### What you are asked to do
Go through the data and retrieve each line that includes the string "latitudine".

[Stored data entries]
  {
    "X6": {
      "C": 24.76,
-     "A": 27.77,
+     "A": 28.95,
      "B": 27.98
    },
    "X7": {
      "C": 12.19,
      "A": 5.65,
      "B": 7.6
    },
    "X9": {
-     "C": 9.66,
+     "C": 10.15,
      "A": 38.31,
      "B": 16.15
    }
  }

---

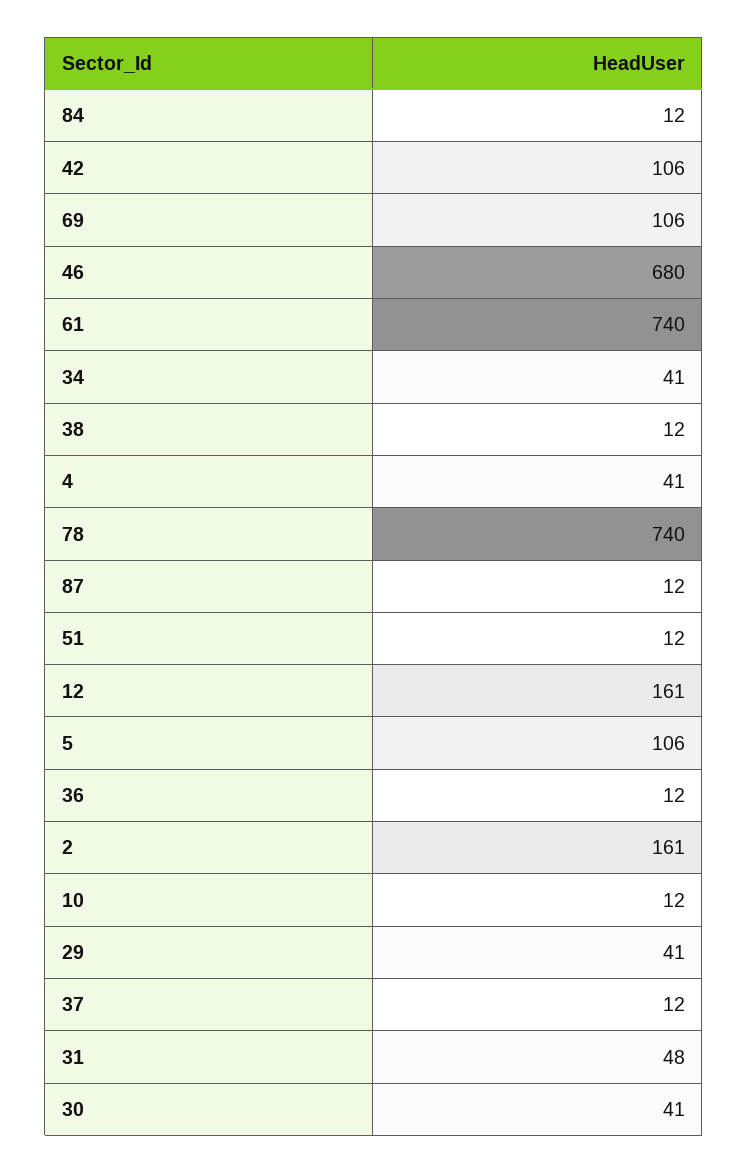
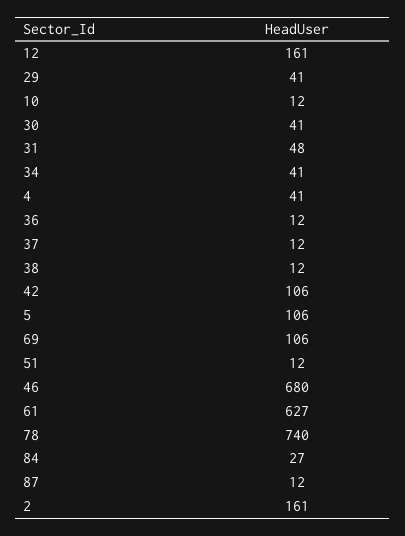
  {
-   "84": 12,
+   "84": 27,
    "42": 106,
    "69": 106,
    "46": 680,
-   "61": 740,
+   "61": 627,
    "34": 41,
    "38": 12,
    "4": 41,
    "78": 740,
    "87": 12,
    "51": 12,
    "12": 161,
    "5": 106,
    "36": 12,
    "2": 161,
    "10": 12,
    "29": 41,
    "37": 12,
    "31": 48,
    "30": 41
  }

...

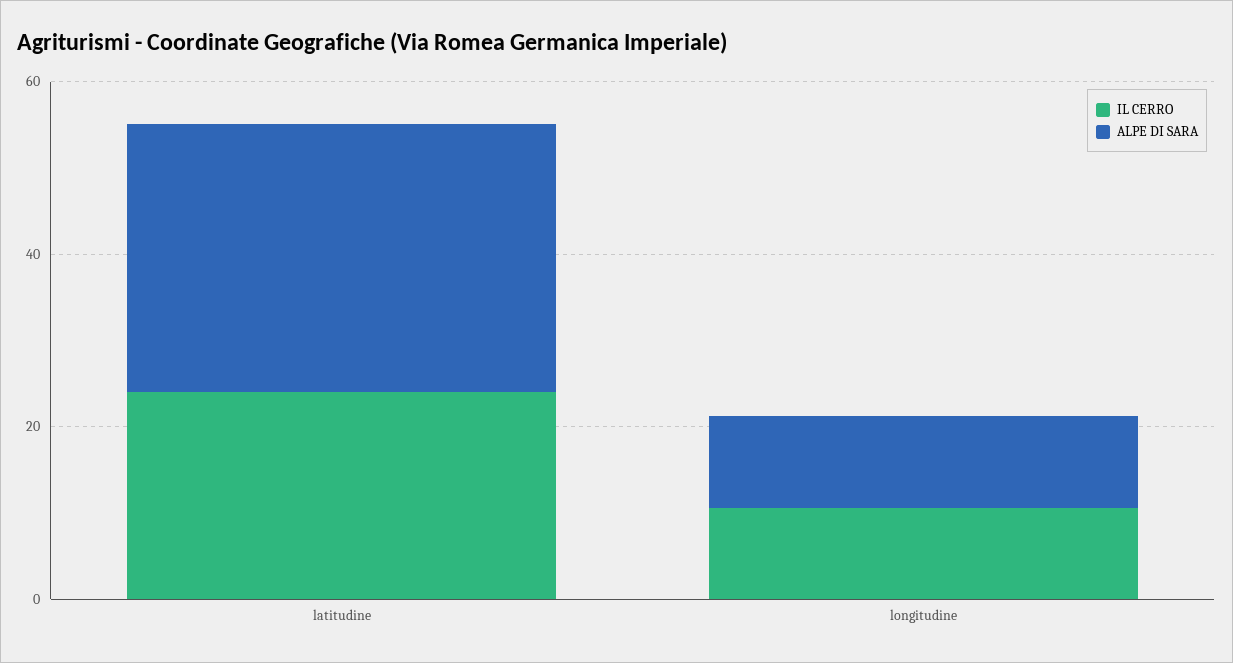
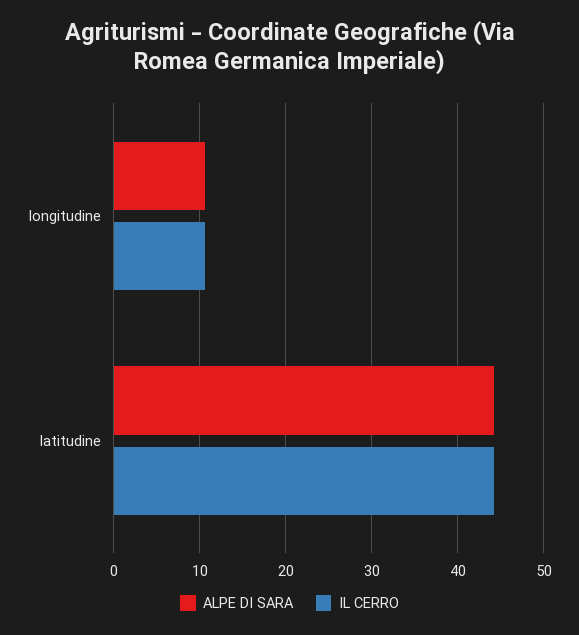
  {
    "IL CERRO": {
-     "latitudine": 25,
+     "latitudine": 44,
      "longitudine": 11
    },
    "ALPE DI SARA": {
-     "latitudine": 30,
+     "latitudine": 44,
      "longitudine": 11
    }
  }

### Exercise result
-     "latitudine": 25,
+     "latitudine": 44,
-     "latitudine": 30,
+     "latitudine": 44,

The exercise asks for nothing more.